** Begin DATASET EXTRACT **

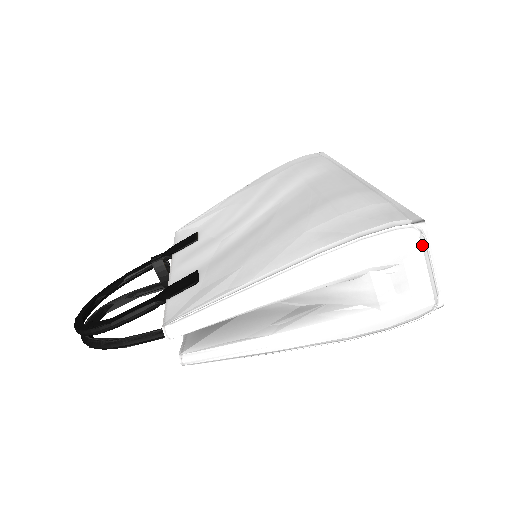
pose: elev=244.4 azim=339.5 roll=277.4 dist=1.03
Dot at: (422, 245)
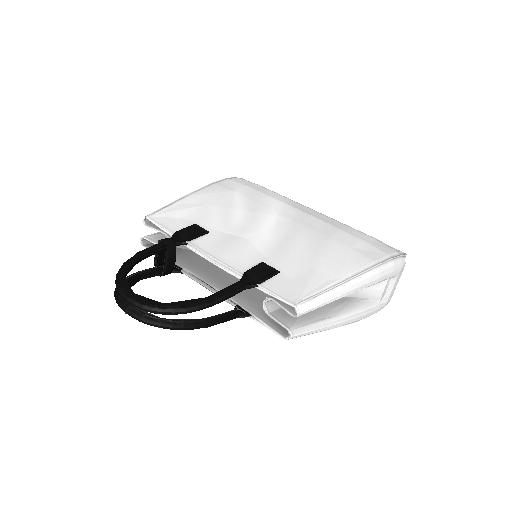
Dot at: occluded
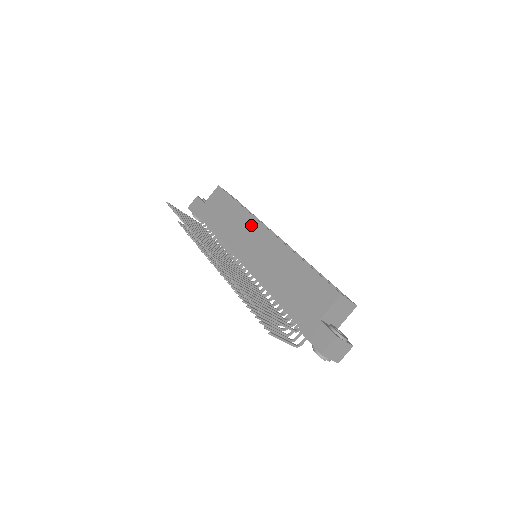
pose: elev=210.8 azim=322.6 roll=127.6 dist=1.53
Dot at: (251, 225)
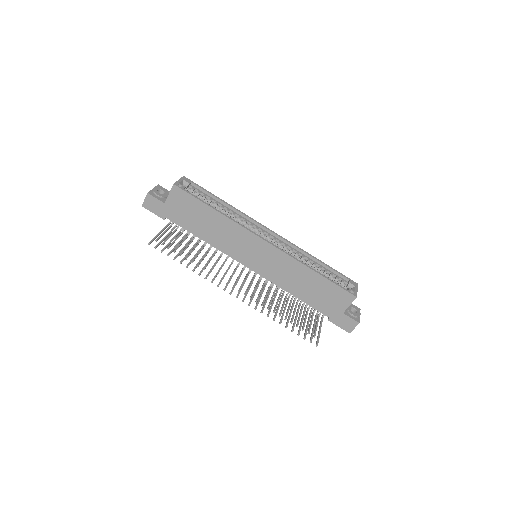
Dot at: (244, 236)
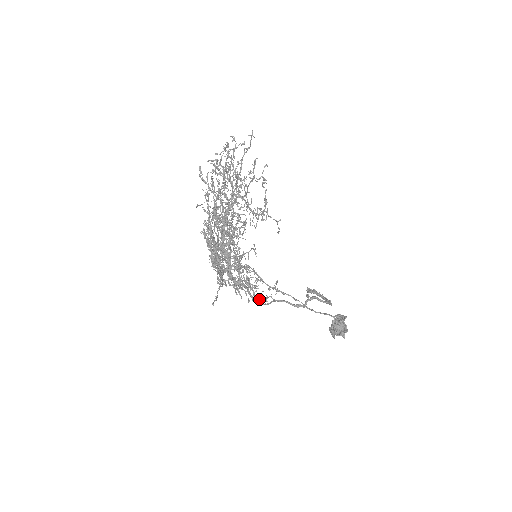
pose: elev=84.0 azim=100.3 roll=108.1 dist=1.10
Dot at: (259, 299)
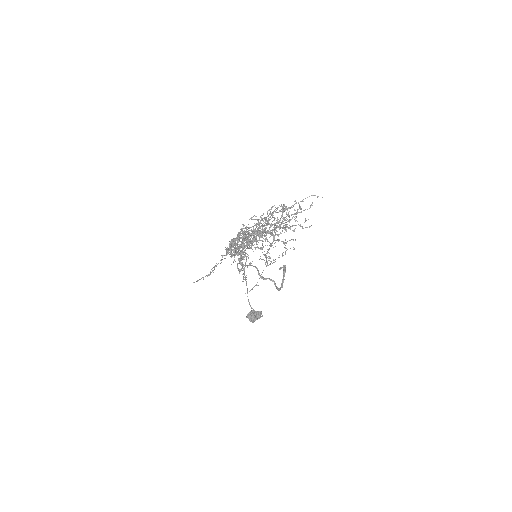
Dot at: occluded
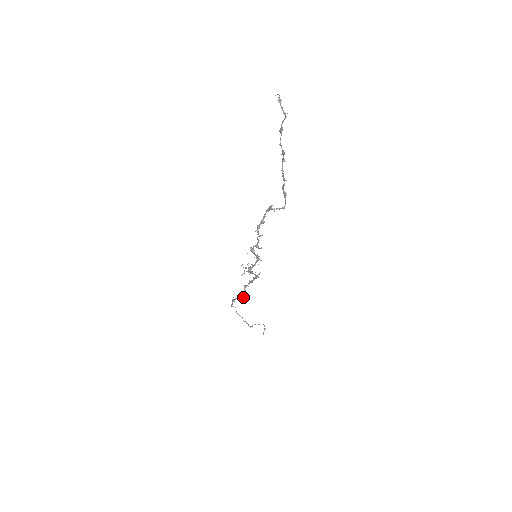
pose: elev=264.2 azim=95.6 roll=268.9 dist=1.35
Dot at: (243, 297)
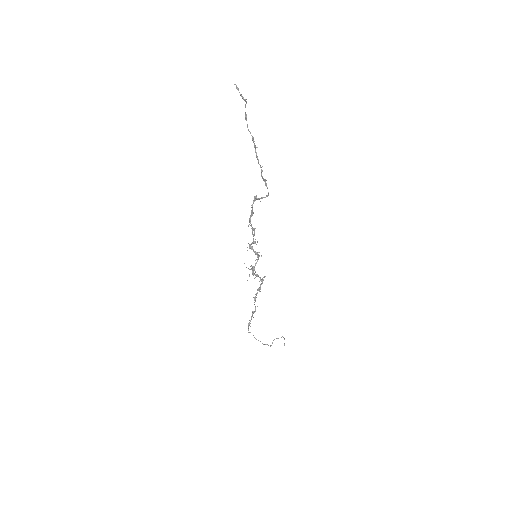
Dot at: (255, 309)
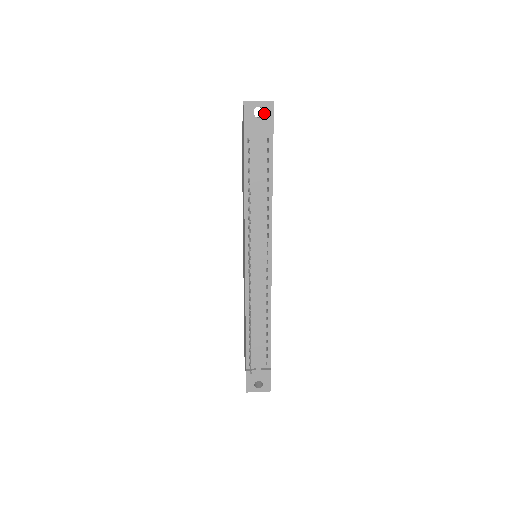
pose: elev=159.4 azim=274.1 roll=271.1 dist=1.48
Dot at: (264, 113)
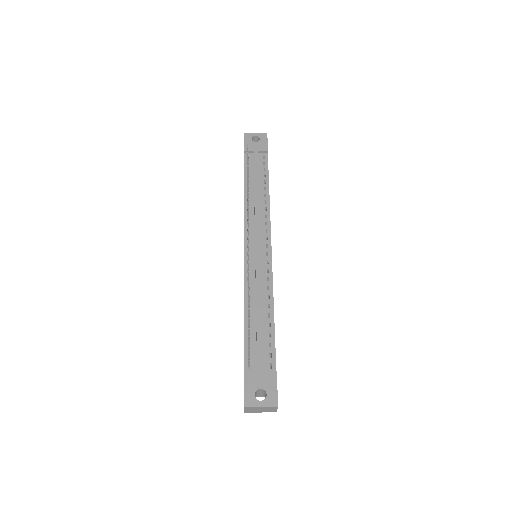
Dot at: (260, 140)
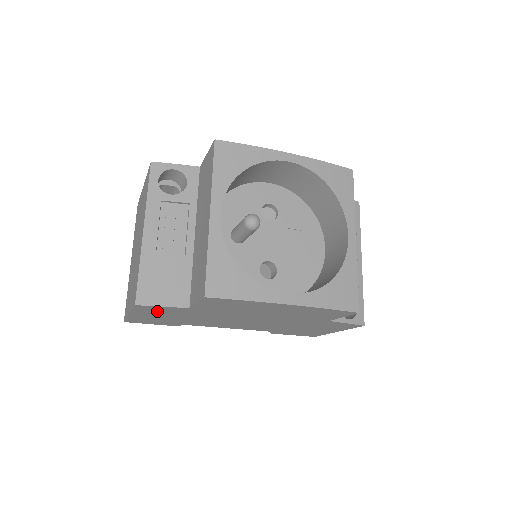
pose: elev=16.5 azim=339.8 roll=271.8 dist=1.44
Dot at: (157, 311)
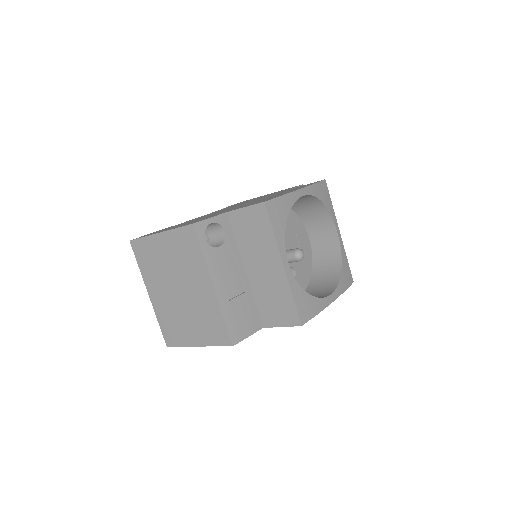
Dot at: occluded
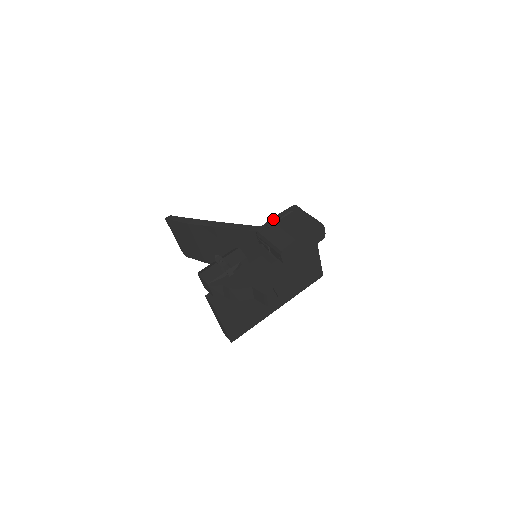
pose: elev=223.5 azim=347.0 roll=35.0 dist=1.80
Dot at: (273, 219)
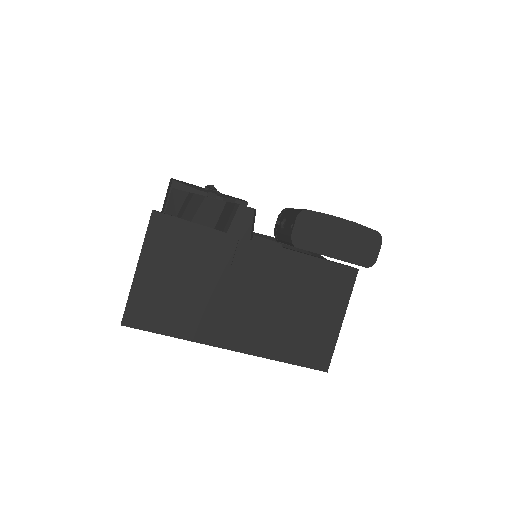
Dot at: occluded
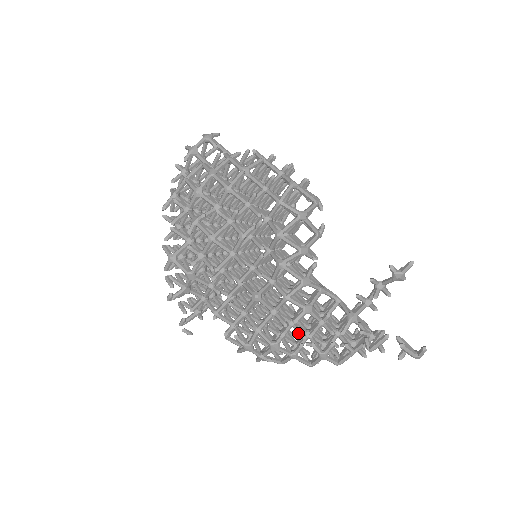
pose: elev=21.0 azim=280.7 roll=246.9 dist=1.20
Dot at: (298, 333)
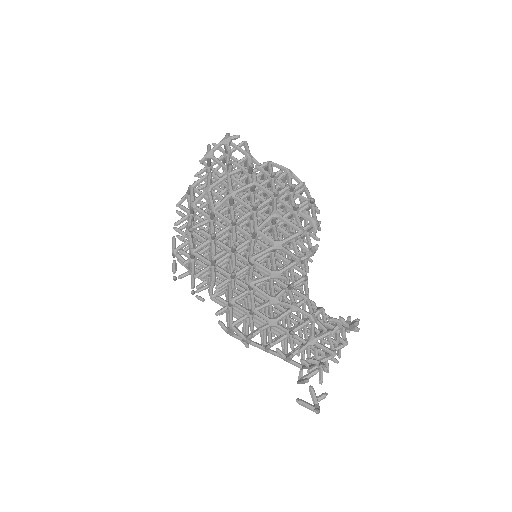
Dot at: occluded
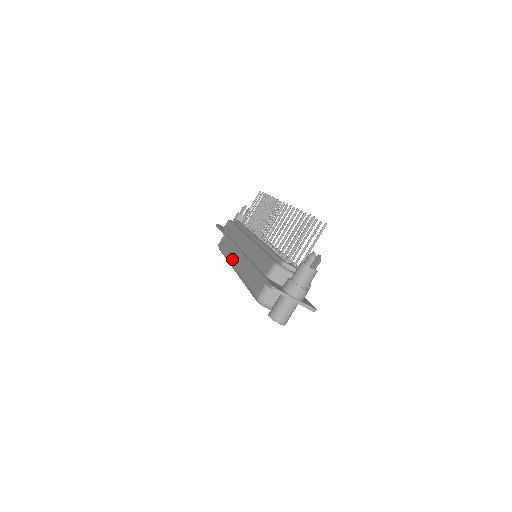
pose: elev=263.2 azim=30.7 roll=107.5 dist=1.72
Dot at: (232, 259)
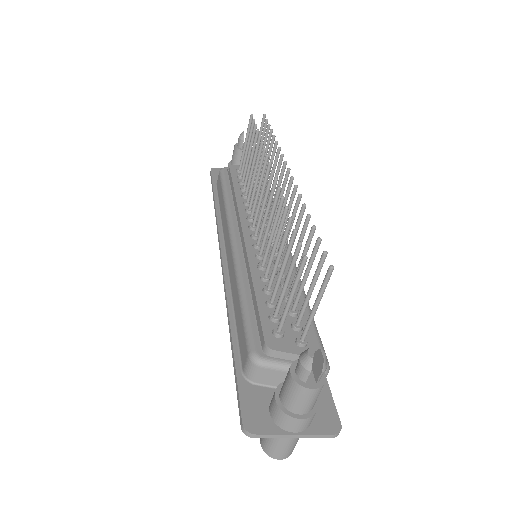
Dot at: occluded
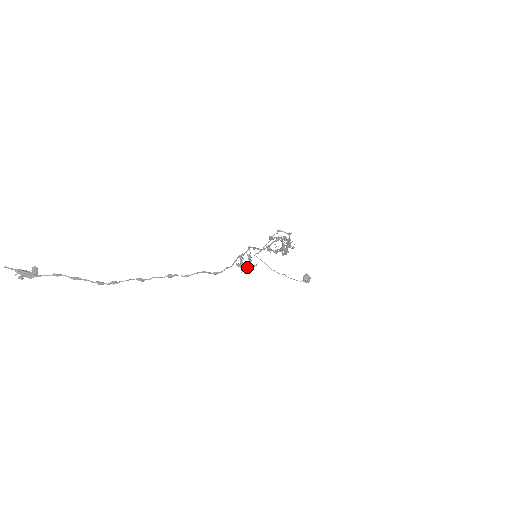
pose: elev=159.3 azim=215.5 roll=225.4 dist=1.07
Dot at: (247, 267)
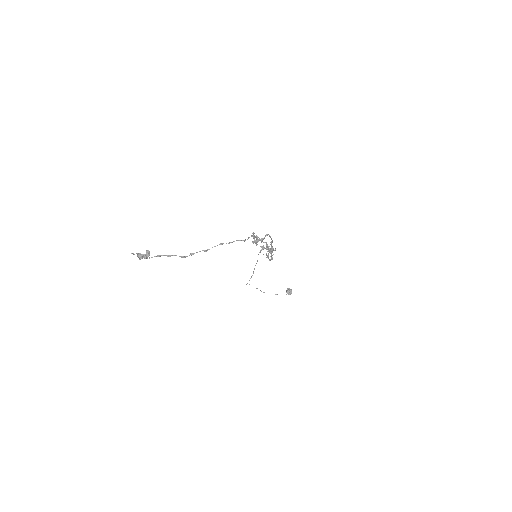
Dot at: occluded
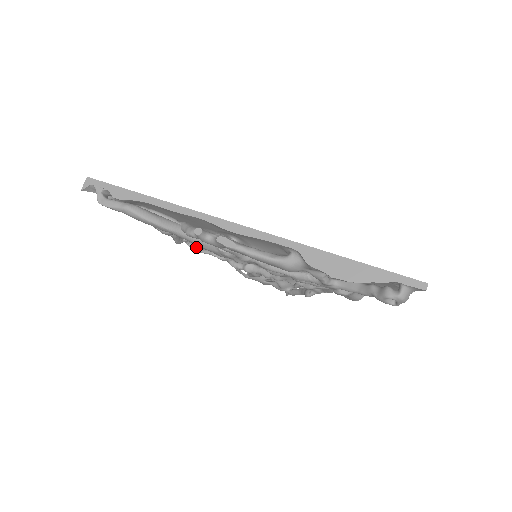
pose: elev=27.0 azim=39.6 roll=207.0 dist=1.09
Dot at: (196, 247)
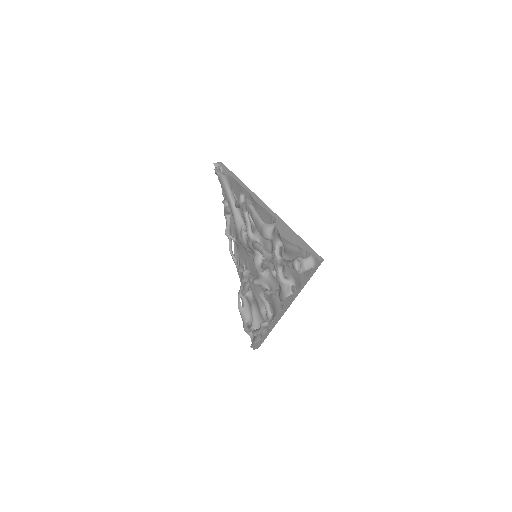
Dot at: occluded
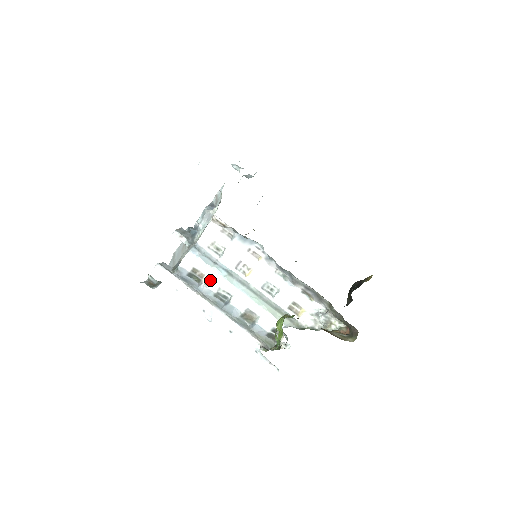
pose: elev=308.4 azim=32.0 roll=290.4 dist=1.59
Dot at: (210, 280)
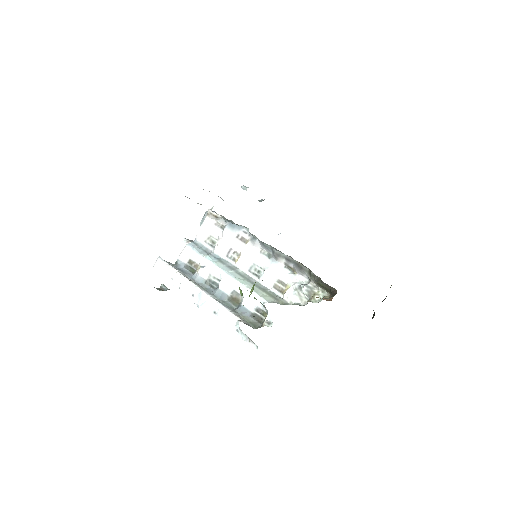
Dot at: (202, 267)
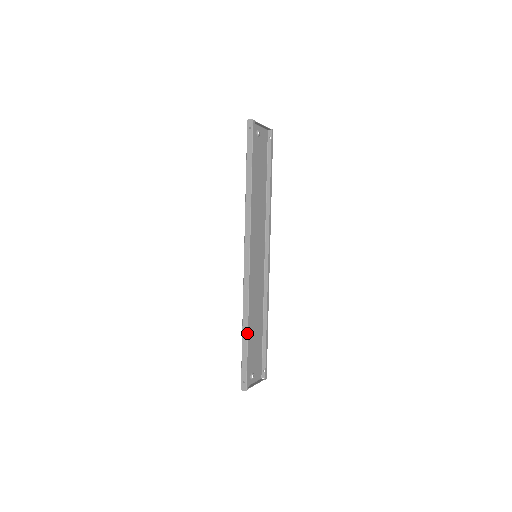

** End DATASET EXTRACT **

**TASK DESCRIPTION**
Format the items as a numbered list, beginning at the line that contains "pose: elev=159.3 azim=215.5" and continuing through the end of the items, with that line included. Omit all blank lines and leave the pictures out of the answer.

**WORKED ANSWER**
1. pose: elev=159.3 azim=215.5 roll=225.4 dist=1.07
2. Dot at: (247, 267)
3. Dot at: occluded
4. pose: elev=27.0 azim=39.6 roll=207.0 dist=1.09
5. Dot at: (196, 247)
6. Dot at: occluded
7. pose: elev=308.4 azim=32.0 roll=290.4 dist=1.59
8. Dot at: (210, 280)
9. Dot at: (202, 267)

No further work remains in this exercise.